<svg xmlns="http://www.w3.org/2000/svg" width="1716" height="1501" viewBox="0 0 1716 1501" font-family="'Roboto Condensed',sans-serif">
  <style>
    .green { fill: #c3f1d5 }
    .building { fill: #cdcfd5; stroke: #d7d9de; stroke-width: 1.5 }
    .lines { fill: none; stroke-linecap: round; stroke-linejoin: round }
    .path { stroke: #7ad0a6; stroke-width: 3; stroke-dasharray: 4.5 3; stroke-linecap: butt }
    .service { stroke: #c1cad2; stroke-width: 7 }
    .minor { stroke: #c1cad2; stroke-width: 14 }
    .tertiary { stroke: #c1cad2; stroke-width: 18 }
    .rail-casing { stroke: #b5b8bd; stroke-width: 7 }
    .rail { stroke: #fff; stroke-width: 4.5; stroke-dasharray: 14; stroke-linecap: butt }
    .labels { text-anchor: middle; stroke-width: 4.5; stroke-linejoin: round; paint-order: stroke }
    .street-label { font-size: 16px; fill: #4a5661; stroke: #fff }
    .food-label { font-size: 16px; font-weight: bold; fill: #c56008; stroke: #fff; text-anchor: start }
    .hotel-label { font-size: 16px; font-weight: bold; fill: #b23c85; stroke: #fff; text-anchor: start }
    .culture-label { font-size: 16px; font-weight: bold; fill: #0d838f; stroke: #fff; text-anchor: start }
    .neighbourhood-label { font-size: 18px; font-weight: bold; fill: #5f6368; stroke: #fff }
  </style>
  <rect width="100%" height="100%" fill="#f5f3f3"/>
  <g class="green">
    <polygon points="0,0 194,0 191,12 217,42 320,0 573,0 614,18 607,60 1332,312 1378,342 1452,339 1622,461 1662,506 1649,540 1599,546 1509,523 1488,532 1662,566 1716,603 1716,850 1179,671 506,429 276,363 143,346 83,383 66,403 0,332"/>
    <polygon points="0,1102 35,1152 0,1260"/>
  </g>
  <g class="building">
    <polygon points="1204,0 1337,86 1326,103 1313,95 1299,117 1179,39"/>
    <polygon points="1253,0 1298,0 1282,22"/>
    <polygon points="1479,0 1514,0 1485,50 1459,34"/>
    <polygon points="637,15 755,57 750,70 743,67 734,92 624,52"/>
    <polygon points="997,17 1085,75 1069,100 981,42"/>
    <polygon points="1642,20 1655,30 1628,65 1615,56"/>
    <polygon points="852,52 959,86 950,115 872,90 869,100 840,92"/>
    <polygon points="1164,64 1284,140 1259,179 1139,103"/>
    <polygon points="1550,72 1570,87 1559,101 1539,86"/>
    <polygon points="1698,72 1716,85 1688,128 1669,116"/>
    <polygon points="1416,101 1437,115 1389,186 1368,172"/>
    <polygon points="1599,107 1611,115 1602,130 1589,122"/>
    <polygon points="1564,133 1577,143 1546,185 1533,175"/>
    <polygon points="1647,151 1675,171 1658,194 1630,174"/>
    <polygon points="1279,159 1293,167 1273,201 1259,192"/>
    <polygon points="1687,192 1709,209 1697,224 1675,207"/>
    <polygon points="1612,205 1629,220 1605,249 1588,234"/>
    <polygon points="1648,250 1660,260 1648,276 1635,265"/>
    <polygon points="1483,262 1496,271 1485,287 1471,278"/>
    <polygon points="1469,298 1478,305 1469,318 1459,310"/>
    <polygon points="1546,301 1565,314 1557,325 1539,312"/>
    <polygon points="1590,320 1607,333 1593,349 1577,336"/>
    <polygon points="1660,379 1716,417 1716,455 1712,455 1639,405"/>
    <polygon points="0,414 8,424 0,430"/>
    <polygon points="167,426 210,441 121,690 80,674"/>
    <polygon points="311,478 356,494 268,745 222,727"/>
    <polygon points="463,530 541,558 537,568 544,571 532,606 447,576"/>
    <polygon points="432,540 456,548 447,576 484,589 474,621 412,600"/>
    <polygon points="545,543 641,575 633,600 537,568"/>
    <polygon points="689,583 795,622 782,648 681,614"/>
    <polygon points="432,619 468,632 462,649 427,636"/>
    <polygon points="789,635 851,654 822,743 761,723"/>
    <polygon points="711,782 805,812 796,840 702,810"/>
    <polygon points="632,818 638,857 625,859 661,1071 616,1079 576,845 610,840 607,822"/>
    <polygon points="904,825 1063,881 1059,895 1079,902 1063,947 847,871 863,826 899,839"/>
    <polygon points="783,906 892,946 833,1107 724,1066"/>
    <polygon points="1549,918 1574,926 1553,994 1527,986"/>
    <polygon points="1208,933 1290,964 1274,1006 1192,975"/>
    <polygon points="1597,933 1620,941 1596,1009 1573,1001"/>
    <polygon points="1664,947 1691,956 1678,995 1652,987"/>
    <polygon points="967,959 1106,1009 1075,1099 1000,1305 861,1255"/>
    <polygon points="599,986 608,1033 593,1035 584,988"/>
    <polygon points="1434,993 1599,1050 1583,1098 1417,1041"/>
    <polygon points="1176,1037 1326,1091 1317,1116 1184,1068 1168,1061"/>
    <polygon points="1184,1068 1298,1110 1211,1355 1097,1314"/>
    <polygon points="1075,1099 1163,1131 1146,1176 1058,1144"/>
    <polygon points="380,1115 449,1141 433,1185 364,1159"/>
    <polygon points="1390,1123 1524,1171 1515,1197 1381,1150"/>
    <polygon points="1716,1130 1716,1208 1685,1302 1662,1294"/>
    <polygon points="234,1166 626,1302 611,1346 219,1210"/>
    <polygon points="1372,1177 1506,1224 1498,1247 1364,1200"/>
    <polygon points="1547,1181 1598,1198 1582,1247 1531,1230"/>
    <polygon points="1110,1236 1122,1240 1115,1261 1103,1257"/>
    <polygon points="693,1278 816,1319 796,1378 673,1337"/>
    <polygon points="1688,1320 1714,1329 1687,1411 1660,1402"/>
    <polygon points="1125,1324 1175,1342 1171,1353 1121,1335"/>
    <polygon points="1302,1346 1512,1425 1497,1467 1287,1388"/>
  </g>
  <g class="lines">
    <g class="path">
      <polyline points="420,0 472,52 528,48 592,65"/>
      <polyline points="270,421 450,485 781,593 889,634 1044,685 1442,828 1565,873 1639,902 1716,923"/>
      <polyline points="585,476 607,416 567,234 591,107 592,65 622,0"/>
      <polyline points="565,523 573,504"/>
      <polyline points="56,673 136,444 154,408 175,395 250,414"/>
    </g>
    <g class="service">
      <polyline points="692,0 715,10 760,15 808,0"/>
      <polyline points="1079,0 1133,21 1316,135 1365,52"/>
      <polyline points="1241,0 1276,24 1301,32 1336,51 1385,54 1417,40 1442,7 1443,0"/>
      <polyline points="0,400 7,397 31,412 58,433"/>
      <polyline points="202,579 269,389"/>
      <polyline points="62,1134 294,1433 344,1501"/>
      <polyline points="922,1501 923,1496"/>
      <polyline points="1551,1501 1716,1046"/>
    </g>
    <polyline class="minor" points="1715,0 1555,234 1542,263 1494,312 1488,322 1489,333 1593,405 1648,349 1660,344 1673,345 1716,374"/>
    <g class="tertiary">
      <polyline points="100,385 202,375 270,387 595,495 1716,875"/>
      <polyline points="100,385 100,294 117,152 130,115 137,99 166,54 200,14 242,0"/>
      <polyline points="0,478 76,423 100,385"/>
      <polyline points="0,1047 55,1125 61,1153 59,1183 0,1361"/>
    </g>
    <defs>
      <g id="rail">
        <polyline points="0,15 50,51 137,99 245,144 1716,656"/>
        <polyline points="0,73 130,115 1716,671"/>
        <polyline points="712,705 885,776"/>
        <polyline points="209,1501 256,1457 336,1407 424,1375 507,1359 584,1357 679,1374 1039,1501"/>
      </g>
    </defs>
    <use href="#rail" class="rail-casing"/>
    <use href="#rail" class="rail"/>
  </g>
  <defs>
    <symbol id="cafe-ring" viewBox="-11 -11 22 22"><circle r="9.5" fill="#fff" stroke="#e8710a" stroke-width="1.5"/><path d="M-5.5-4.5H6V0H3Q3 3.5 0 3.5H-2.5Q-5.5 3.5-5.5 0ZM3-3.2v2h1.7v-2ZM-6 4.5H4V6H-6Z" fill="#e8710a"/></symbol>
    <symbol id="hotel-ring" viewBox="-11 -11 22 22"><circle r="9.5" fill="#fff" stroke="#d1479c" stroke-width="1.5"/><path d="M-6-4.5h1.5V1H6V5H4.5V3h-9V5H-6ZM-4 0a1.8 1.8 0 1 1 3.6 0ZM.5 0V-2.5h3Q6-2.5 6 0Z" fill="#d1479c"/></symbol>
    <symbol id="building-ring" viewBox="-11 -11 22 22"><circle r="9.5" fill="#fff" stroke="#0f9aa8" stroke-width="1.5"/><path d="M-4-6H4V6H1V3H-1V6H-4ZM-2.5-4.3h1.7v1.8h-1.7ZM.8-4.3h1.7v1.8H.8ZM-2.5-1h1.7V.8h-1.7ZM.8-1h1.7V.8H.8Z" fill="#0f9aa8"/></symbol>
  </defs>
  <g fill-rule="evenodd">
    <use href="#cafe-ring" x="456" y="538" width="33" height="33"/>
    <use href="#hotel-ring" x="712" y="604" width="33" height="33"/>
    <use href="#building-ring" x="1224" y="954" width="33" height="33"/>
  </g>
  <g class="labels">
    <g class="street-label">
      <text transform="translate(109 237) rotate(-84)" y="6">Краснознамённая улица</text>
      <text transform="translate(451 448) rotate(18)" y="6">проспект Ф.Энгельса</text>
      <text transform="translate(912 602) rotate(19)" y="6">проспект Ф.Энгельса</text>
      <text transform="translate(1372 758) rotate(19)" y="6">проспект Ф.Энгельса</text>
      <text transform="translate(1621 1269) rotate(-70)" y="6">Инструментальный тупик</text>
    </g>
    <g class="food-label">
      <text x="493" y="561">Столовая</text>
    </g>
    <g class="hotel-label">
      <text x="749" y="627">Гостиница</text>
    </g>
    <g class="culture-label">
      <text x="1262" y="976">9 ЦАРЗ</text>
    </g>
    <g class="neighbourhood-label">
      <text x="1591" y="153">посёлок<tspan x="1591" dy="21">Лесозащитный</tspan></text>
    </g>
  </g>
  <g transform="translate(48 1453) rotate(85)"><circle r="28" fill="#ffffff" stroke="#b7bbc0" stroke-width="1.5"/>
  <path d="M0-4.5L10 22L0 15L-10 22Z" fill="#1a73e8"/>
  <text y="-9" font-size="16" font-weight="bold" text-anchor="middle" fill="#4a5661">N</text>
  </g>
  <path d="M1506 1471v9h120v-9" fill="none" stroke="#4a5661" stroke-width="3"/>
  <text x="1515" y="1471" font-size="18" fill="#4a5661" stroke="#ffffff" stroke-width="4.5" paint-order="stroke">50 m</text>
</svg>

(INSTRUCTIONS FOR THE TASK)
In the records, how many lines include the string "building"? The answer is that number alone.

(SOLUTION TO THE PROBLEM)
4